↓
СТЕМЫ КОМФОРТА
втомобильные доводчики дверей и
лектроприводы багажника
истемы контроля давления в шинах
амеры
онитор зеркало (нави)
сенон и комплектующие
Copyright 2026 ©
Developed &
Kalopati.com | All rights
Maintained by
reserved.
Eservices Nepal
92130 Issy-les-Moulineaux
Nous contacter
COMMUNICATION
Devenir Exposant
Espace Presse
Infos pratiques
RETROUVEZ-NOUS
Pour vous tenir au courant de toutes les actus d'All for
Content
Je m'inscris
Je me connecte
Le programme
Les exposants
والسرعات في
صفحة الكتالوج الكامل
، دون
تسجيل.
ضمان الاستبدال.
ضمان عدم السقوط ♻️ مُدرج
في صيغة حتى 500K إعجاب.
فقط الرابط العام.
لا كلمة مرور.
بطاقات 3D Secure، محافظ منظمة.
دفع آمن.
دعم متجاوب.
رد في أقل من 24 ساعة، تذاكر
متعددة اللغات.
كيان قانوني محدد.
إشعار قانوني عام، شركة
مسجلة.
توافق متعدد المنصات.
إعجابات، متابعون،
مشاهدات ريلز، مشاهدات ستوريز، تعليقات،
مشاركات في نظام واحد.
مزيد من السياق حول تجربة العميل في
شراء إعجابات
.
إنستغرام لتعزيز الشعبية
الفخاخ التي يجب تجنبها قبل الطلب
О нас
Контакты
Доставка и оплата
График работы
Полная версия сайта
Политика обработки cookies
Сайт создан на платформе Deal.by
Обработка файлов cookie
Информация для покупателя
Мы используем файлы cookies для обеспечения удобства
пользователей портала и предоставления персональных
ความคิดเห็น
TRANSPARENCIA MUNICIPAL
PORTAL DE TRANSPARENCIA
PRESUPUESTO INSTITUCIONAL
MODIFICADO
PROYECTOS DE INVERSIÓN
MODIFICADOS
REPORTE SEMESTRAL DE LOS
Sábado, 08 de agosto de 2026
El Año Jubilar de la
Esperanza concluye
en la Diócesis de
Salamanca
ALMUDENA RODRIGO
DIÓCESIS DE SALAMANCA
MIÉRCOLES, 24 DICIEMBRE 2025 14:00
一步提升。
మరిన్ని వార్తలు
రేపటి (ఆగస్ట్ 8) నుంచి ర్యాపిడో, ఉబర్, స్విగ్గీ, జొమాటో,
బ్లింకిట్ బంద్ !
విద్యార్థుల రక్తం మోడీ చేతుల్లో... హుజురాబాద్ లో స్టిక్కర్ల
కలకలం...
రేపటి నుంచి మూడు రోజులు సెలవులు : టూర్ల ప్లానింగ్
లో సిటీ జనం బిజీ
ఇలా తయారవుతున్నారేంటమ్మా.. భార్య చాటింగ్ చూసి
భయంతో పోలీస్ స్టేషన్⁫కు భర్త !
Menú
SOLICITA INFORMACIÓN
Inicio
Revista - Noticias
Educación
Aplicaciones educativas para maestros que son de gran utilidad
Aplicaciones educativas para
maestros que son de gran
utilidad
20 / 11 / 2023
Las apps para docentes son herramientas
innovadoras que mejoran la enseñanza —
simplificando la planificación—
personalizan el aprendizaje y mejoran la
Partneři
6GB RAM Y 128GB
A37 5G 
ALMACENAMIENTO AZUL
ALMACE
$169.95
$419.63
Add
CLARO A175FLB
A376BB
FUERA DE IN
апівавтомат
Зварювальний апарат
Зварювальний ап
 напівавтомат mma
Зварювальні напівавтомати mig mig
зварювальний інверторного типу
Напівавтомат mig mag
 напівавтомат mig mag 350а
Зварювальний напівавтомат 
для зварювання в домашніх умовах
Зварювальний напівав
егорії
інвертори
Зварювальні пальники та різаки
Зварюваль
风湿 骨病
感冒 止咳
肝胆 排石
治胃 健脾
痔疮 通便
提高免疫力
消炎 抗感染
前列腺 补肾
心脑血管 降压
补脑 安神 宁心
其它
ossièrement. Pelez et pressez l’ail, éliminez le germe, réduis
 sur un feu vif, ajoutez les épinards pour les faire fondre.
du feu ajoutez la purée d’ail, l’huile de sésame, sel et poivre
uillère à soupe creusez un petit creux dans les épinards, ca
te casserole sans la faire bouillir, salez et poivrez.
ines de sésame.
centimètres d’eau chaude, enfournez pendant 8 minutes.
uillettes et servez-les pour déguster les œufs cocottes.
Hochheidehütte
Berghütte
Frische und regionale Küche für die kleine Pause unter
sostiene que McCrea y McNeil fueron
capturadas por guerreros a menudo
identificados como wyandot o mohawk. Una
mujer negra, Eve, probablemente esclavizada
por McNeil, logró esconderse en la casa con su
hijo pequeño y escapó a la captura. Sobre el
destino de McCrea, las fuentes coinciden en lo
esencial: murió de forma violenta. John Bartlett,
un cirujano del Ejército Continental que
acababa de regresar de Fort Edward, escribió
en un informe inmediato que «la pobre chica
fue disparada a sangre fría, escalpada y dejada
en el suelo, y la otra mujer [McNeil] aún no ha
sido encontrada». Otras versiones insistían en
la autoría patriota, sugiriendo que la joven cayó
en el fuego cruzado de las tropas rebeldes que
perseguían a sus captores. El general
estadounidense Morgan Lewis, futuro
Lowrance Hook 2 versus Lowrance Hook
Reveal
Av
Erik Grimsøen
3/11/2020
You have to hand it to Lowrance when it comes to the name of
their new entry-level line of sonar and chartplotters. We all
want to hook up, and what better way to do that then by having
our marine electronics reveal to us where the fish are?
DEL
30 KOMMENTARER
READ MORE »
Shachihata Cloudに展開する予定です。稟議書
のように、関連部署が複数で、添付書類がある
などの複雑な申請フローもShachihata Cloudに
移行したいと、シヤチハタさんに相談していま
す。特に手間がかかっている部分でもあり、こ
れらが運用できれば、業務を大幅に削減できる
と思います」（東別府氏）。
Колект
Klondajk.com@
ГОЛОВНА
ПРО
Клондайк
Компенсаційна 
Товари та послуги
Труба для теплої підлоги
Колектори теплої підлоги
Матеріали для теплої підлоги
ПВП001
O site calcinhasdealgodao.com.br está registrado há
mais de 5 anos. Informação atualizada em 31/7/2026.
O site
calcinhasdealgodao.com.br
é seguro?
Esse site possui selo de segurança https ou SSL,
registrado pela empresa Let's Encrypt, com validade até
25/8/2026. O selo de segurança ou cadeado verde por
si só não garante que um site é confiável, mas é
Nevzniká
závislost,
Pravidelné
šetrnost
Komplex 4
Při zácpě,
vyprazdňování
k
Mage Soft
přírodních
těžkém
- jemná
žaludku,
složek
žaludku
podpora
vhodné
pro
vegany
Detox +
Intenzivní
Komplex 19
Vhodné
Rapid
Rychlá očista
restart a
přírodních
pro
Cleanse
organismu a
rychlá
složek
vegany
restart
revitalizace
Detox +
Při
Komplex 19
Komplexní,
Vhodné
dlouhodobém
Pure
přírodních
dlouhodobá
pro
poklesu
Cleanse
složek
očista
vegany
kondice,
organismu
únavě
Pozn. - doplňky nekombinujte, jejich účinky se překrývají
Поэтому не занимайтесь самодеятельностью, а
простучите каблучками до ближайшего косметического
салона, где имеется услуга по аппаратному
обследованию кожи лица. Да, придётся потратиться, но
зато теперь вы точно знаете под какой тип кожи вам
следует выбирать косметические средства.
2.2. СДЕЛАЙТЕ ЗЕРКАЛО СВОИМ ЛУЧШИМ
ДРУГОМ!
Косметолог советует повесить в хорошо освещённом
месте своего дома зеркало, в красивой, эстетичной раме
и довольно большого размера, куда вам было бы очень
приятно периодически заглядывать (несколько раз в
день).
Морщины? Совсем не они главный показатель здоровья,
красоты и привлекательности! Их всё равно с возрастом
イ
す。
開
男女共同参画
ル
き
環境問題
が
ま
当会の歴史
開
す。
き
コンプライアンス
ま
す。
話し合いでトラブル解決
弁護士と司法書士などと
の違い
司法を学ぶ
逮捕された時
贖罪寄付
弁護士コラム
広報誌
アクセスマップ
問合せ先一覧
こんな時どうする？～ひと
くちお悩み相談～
↑
■ **WORK TO BE COMPLETED**
Render everything from the start of the material down to the line containing "والسرعات في", both ends included, as a numbered list, leaving out any blank lines.

■ **WRITTEN SOLUTION**
1. СТЕМЫ КОМФОРТА
2. втомобильные доводчики дверей и
3. лектроприводы багажника
4. истемы контроля давления в шинах
5. амеры
6. онитор зеркало (нави)
7. сенон и комплектующие
8. Copyright 2026 ©
9. Developed &
10. Kalopati.com | All rights
11. Maintained by
12. reserved.
13. Eservices Nepal
14. 92130 Issy-les-Moulineaux
15. Nous contacter
16. COMMUNICATION
17. Devenir Exposant
18. Espace Presse
19. Infos pratiques
20. RETROUVEZ-NOUS
21. Pour vous tenir au courant de toutes les actus d'All for
22. Content
23. Je m'inscris
24. Je me connecte
25. Le programme
26. Les exposants
27. والسرعات في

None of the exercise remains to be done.